* [What you need to do]: Every line with the word "your" in it should be extracted from the data that follows.

* [The data]:
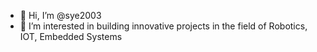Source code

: - 👋 Hi, I’m @sye2003
- 👀 I’m interested in building innovative projects in the field of Robotics, IOT, Embedded Systems


<!---
sye2003/sye2003 is a ✨ special ✨ repository because its `README.md` (this file) appears on your GitHub profile.
You can click the Preview link to take a look at your changes.
--->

* [Output for this task]:
sye2003/sye2003 is a ✨ special ✨ repository because its `README.md` (this file) appears on your GitHub profile.
You can click the Preview link to take a look at your changes.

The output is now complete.